** LISTED RECORDS follows **
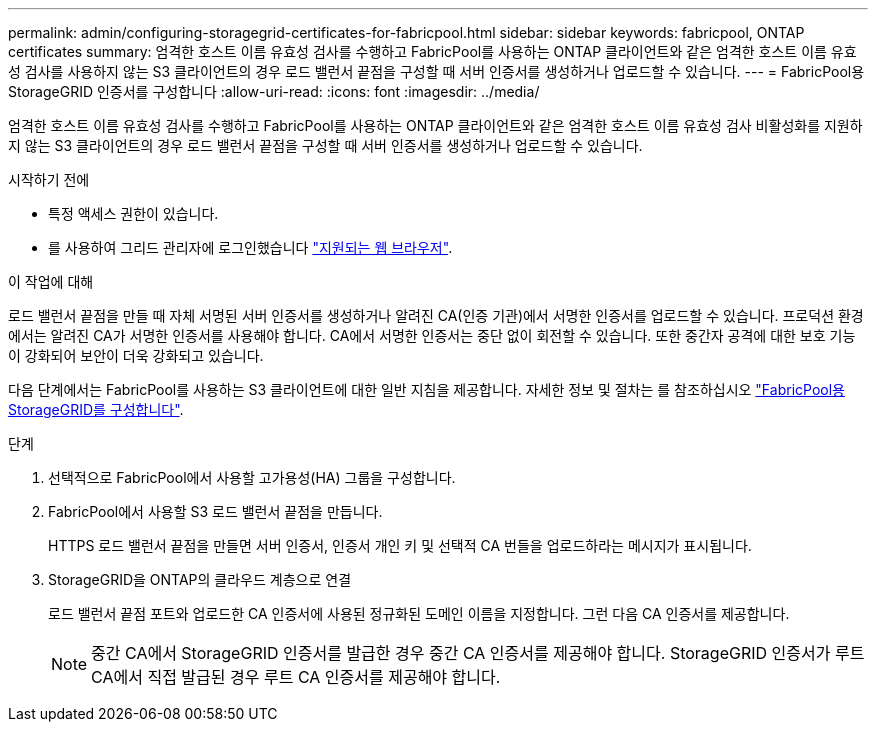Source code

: ---
permalink: admin/configuring-storagegrid-certificates-for-fabricpool.html 
sidebar: sidebar 
keywords: fabricpool, ONTAP certificates 
summary: 엄격한 호스트 이름 유효성 검사를 수행하고 FabricPool를 사용하는 ONTAP 클라이언트와 같은 엄격한 호스트 이름 유효성 검사를 사용하지 않는 S3 클라이언트의 경우 로드 밸런서 끝점을 구성할 때 서버 인증서를 생성하거나 업로드할 수 있습니다. 
---
= FabricPool용 StorageGRID 인증서를 구성합니다
:allow-uri-read: 
:icons: font
:imagesdir: ../media/


[role="lead"]
엄격한 호스트 이름 유효성 검사를 수행하고 FabricPool를 사용하는 ONTAP 클라이언트와 같은 엄격한 호스트 이름 유효성 검사 비활성화를 지원하지 않는 S3 클라이언트의 경우 로드 밸런서 끝점을 구성할 때 서버 인증서를 생성하거나 업로드할 수 있습니다.

.시작하기 전에
* 특정 액세스 권한이 있습니다.
* 를 사용하여 그리드 관리자에 로그인했습니다 link:../admin/web-browser-requirements.html["지원되는 웹 브라우저"].


.이 작업에 대해
로드 밸런서 끝점을 만들 때 자체 서명된 서버 인증서를 생성하거나 알려진 CA(인증 기관)에서 서명한 인증서를 업로드할 수 있습니다. 프로덕션 환경에서는 알려진 CA가 서명한 인증서를 사용해야 합니다. CA에서 서명한 인증서는 중단 없이 회전할 수 있습니다. 또한 중간자 공격에 대한 보호 기능이 강화되어 보안이 더욱 강화되고 있습니다.

다음 단계에서는 FabricPool를 사용하는 S3 클라이언트에 대한 일반 지침을 제공합니다. 자세한 정보 및 절차는 를 참조하십시오 link:../fabricpool/index.html["FabricPool용 StorageGRID를 구성합니다"].

.단계
. 선택적으로 FabricPool에서 사용할 고가용성(HA) 그룹을 구성합니다.
. FabricPool에서 사용할 S3 로드 밸런서 끝점을 만듭니다.
+
HTTPS 로드 밸런서 끝점을 만들면 서버 인증서, 인증서 개인 키 및 선택적 CA 번들을 업로드하라는 메시지가 표시됩니다.

. StorageGRID을 ONTAP의 클라우드 계층으로 연결
+
로드 밸런서 끝점 포트와 업로드한 CA 인증서에 사용된 정규화된 도메인 이름을 지정합니다. 그런 다음 CA 인증서를 제공합니다.

+

NOTE: 중간 CA에서 StorageGRID 인증서를 발급한 경우 중간 CA 인증서를 제공해야 합니다. StorageGRID 인증서가 루트 CA에서 직접 발급된 경우 루트 CA 인증서를 제공해야 합니다.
** End of LISTED RECORDS **
> **PROBLEM TO WORK ON**
Transcribe all the records above word for word, without their images.

> **RESULT OF THE TASK**
Source code

: ---
permalink: admin/configuring-storagegrid-certificates-for-fabricpool.html 
sidebar: sidebar 
keywords: fabricpool, ONTAP certificates 
summary: 엄격한 호스트 이름 유효성 검사를 수행하고 FabricPool를 사용하는 ONTAP 클라이언트와 같은 엄격한 호스트 이름 유효성 검사를 사용하지 않는 S3 클라이언트의 경우 로드 밸런서 끝점을 구성할 때 서버 인증서를 생성하거나 업로드할 수 있습니다. 
---
= FabricPool용 StorageGRID 인증서를 구성합니다
:allow-uri-read: 
:icons: font
:imagesdir: ../media/


[role="lead"]
엄격한 호스트 이름 유효성 검사를 수행하고 FabricPool를 사용하는 ONTAP 클라이언트와 같은 엄격한 호스트 이름 유효성 검사 비활성화를 지원하지 않는 S3 클라이언트의 경우 로드 밸런서 끝점을 구성할 때 서버 인증서를 생성하거나 업로드할 수 있습니다.

.시작하기 전에
* 특정 액세스 권한이 있습니다.
* 를 사용하여 그리드 관리자에 로그인했습니다 link:../admin/web-browser-requirements.html["지원되는 웹 브라우저"].


.이 작업에 대해
로드 밸런서 끝점을 만들 때 자체 서명된 서버 인증서를 생성하거나 알려진 CA(인증 기관)에서 서명한 인증서를 업로드할 수 있습니다. 프로덕션 환경에서는 알려진 CA가 서명한 인증서를 사용해야 합니다. CA에서 서명한 인증서는 중단 없이 회전할 수 있습니다. 또한 중간자 공격에 대한 보호 기능이 강화되어 보안이 더욱 강화되고 있습니다.

다음 단계에서는 FabricPool를 사용하는 S3 클라이언트에 대한 일반 지침을 제공합니다. 자세한 정보 및 절차는 를 참조하십시오 link:../fabricpool/index.html["FabricPool용 StorageGRID를 구성합니다"].

.단계
. 선택적으로 FabricPool에서 사용할 고가용성(HA) 그룹을 구성합니다.
. FabricPool에서 사용할 S3 로드 밸런서 끝점을 만듭니다.
+
HTTPS 로드 밸런서 끝점을 만들면 서버 인증서, 인증서 개인 키 및 선택적 CA 번들을 업로드하라는 메시지가 표시됩니다.

. StorageGRID을 ONTAP의 클라우드 계층으로 연결
+
로드 밸런서 끝점 포트와 업로드한 CA 인증서에 사용된 정규화된 도메인 이름을 지정합니다. 그런 다음 CA 인증서를 제공합니다.

+

NOTE: 중간 CA에서 StorageGRID 인증서를 발급한 경우 중간 CA 인증서를 제공해야 합니다. StorageGRID 인증서가 루트 CA에서 직접 발급된 경우 루트 CA 인증서를 제공해야 합니다.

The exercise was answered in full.